• [YOUR TASK]:
Transcribe the passage on Hilary's letter below word for word, starting at "The Greek confessions" and ending at "to the original.".

He begins with an expression of the delight he experienced on receiving the news that the Gallican bishops had condemned the notorious Sirmian formula. He praises the constancy of their faith.

He then mentions that he has received from certain of their number a request that he would furnish them with an account of the creeds which had been composed in the East. He modestly accedes to this request beseeching his readers not to criticise his letter until they have read the whole letter and mastered the complete argument. His aim throughout is to frustrate the heretic and assist the Catholic.

In the first or historical division of the letter he promises a transcription, with explanations, of all the creeds drawn up since the Council of Νιχͅα. He protests that he is not responsible for any statement contained in these creeds, and leaves his readers to judge of their orthodoxy.

The Greek confessions had already been translated into Latin, but Hilary considered it necessary to give his own independent translations, the previous versions having been half-unintelligible on account of their slavish adherence to the original.

The historical part of the book consists of fifty-four chapters (c. 10–63). It begins with the second Sirmian formula, and the opposing formula promulgated at Ancyra in a.d. 358. The Sirmian creed being given in c. 10, Hilary, before proceeding to give the twelve anathemas directed against its teaching by the bishops who assembled at Ancyra, explains the meaning of essentia and substantia. Concerning the former he says, Essentia est res quæ est, vel ex quibus est, et quæ in eo quod maneat subsistit. This essentia is therefore identical with substantia, quia res quæ est necesse est subsistat in sese. The Ancyran anathemas are then appended, with notes and a summary.

In the second division (c. 29–33) of the historical part, Hilary considers the Dedication creed drawn up at Antioch in a.d. 341. He interprets it somewhat favourably. After stating that the creed is perhaps not sufficiently explicit in declaring the exact likeness of the Father and the Son, he excuses this inadequacy by pointing out that the Synod was not held to contradict Anomœan teaching, but teaching of a Sabellian tendency. The complete similarity of the Son’s essence to that of the Father appears to him to be guarded by the phrase Deum de Deo, totum ex toto.

Stored items from a collection:
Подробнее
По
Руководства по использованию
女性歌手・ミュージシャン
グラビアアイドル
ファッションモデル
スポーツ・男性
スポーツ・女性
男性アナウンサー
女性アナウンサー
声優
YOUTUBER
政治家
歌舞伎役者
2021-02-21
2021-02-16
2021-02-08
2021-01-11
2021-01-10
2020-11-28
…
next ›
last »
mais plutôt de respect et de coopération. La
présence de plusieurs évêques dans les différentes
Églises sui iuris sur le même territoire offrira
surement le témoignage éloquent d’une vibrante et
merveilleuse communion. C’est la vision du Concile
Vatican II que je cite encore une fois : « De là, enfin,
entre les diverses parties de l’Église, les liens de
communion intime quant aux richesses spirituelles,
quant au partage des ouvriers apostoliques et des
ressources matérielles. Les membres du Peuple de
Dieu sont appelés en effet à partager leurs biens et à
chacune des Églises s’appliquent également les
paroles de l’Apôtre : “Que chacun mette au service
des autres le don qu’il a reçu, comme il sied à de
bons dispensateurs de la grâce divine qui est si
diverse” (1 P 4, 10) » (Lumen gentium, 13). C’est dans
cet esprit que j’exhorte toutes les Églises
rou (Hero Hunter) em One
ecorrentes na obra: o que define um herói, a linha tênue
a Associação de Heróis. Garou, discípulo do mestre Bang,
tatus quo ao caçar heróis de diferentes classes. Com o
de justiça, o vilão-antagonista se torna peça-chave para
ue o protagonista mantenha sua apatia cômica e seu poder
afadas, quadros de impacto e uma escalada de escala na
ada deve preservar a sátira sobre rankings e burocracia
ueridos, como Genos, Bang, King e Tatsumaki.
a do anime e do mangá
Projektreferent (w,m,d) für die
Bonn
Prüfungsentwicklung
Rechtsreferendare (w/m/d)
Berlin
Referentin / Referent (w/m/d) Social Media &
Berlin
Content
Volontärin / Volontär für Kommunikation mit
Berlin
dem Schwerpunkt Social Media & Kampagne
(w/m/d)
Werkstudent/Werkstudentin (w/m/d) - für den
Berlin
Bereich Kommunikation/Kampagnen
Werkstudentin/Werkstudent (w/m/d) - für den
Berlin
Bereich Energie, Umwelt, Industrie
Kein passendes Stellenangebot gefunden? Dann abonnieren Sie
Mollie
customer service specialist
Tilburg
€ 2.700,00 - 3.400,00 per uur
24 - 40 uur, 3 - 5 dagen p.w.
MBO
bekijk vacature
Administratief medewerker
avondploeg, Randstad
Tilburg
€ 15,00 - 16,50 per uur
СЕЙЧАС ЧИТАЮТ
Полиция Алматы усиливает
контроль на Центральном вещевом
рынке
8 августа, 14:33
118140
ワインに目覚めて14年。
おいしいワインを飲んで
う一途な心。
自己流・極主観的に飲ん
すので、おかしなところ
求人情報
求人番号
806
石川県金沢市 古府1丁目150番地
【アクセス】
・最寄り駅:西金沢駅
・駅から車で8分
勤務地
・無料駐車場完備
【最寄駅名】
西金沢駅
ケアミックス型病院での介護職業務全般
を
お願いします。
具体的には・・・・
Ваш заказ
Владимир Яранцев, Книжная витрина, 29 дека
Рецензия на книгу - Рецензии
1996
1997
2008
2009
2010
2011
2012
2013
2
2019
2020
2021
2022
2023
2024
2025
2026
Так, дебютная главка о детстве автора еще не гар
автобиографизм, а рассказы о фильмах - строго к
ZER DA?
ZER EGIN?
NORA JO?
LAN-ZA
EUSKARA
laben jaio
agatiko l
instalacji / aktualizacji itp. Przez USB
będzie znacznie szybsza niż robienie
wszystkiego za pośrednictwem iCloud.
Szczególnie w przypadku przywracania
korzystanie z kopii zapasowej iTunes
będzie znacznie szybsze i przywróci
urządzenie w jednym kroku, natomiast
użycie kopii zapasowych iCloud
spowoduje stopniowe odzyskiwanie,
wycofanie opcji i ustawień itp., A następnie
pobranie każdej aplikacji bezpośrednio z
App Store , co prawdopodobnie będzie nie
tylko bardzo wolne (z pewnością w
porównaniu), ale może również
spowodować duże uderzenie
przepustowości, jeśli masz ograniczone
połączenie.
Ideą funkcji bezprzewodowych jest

• [RESPONSE]:
The Greek confessions had already been translated into Latin, but Hilary considered it necessary to give his own independent translations, the previous versions having been half-unintelligible on account of their slavish adherence to the original.